At that point, F&NHB already held 27.66% equity interest in Cocoaland and was the company’s second-largest shareholder. This left 325.43 million shares or a 72.34% stake for the group to mop up.

The offer price to take Cocoaland private via a members’ scheme of arrangement stood at RM1.50 per share, which its independent adviser Malacca Securities Sdn Bhd deemed to be fair as it fell within the upper range of equity value ascribed to Cocoaland of RM1.21 to RM1.66. The deal also valued the company at a price-to-book ratio of 2.77 times its net assets of 54 sen per share as at Dec 31, 2021. Moreover, the offer price was a huge premium of 26% over the prevailing market price of RM1.19.

F&NHB reassured Cocoaland that it did not have plans to dismiss or make redundant any of the existing employees after the privatisation.

Incorporated in June 2000, Cocoaland is a profitable venture, posting a net profit of RM21.86 million for the financial year ended Dec 31, 2021 (FY2021), up 7% from RM20.42 million in FY2020. For the first six months ended June 30, 2022 (1HFY2022), its net profit jumped 69.9% to RM15.2 million from RM8.95 million a year earlier.
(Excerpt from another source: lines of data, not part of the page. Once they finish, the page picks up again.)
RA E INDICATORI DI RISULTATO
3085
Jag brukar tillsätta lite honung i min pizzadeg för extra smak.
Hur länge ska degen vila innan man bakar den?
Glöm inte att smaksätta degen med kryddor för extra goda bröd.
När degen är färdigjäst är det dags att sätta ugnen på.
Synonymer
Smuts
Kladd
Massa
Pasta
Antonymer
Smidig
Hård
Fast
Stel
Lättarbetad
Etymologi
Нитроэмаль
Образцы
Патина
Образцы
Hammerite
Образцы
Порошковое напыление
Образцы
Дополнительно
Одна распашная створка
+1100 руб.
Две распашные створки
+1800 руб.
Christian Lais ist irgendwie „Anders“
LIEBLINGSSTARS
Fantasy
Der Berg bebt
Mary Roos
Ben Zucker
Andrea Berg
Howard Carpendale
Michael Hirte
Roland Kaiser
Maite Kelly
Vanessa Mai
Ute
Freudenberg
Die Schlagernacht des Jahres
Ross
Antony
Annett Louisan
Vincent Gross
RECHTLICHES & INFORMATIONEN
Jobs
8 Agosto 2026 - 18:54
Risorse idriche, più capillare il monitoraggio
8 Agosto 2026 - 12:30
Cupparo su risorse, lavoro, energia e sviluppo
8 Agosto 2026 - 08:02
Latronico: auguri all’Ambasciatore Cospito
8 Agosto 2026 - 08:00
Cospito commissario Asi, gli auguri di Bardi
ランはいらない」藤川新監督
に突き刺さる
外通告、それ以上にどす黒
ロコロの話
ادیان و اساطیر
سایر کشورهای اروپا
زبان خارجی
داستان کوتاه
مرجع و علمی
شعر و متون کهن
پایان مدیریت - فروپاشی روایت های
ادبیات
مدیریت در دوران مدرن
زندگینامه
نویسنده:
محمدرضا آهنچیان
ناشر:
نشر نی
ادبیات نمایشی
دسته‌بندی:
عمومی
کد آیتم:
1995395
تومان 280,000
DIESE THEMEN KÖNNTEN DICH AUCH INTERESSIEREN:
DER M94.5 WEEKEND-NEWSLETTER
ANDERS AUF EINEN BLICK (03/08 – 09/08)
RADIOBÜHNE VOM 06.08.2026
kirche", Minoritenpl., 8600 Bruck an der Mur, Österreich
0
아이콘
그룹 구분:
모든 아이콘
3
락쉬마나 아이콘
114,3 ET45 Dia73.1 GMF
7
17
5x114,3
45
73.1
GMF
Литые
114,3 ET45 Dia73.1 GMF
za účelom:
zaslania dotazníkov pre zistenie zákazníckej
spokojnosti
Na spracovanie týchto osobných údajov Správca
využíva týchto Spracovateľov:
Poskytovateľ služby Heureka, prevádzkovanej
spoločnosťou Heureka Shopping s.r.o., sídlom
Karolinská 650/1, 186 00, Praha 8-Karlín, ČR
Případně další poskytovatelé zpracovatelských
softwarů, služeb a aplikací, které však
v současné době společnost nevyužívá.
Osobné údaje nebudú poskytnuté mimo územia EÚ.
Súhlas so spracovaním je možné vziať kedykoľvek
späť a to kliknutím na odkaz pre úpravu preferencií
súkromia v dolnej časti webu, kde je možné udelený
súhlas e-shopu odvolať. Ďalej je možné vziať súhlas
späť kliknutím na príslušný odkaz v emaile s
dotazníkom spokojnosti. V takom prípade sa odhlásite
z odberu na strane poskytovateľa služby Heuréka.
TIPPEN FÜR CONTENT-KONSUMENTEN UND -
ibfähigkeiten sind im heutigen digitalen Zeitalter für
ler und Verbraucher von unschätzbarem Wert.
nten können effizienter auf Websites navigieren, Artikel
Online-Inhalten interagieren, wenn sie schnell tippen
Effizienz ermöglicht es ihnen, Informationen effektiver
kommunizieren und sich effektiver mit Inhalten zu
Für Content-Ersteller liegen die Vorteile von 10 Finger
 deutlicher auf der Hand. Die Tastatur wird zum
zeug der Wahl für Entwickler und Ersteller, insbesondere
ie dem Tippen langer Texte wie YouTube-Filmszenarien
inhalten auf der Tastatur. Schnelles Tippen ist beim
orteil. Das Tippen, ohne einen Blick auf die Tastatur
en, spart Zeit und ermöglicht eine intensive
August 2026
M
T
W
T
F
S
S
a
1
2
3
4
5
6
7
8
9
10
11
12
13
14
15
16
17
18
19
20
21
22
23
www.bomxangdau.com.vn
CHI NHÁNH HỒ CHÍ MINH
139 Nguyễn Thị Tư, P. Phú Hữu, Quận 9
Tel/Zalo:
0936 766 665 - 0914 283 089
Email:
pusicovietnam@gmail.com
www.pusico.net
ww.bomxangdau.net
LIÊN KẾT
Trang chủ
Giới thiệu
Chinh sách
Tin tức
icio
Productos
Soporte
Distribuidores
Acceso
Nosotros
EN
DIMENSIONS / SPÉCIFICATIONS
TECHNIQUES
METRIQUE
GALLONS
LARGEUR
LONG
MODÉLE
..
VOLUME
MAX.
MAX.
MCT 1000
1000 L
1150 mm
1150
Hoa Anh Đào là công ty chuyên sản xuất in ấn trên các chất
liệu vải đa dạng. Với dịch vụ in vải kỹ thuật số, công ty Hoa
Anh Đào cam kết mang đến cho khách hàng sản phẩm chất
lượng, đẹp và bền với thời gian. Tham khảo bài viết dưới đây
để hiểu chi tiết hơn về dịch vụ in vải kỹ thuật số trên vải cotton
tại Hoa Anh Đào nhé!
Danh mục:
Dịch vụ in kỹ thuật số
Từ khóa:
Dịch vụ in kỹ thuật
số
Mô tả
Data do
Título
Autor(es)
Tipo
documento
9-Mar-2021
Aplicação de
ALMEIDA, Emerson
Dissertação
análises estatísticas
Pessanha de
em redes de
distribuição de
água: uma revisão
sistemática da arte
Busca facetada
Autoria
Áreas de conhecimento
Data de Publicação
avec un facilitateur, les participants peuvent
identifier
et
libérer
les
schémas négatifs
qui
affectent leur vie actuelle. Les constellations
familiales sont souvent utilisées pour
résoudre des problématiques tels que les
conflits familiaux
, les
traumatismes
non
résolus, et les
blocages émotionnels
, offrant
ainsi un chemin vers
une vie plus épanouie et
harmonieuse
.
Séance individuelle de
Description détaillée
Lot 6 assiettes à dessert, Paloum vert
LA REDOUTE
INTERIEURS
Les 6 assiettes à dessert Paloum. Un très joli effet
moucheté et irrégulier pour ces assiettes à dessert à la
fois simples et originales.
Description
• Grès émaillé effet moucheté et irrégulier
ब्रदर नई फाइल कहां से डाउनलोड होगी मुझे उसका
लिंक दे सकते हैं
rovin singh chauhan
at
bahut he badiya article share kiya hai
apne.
Although Cocoaland had not adopted a dividend policy, the total dividends paid out over the past 10 years came to an average of 70%. The company’s cash balance stood at RM96.537 million at end-June.

Two months after the takeover bid was launched, in August, shareholders approved the deal. On Nov 4, the privatisation was completed and the shareholders had already received their money. Trading in the shares of Cocoaland was suspended on Oct 21 and the stock was delisted from the Main Market of Bursa Malaysia on Nov 25.

Cocoaland is now a wholly-owned subsidiary of F&NHB, with 27.62% directly held by the group and the remaining 72.38% through its wholly-owned subsidiary Awana Citra Sdn Bhd.

CGS-CIMB Research analyst Walter Aw was positive on the acquisition as he believes Cocoaland’s products would strongly complement F&NHB’s current product range. “The acquisition will allow F&NHB to offer a broader product range, especially given its plan to expand its halal food pillar. We gather that F&NHB is of the view that Cocoaland products have similar consumption patterns as its current product range,” he wrote in a Nov 10 note to clients.

“In our view, we think the acquisition will yield strong business synergies, especially with F&NHB’s ability to market Cocoaland’s products via the former’s larger distribution network.”

Aw said that assuming the RM488 million acquisition was fully debt-funded, F&NHB would have a net gearing of 0.1 times. Its net cash stood at RM319 million as at Sept 30, 2022. “We raise F&NHB’s FY2023-2025 earnings per share by 0.9% to 2.4% to account for Cocoaland’s contribution and higher sales volume.”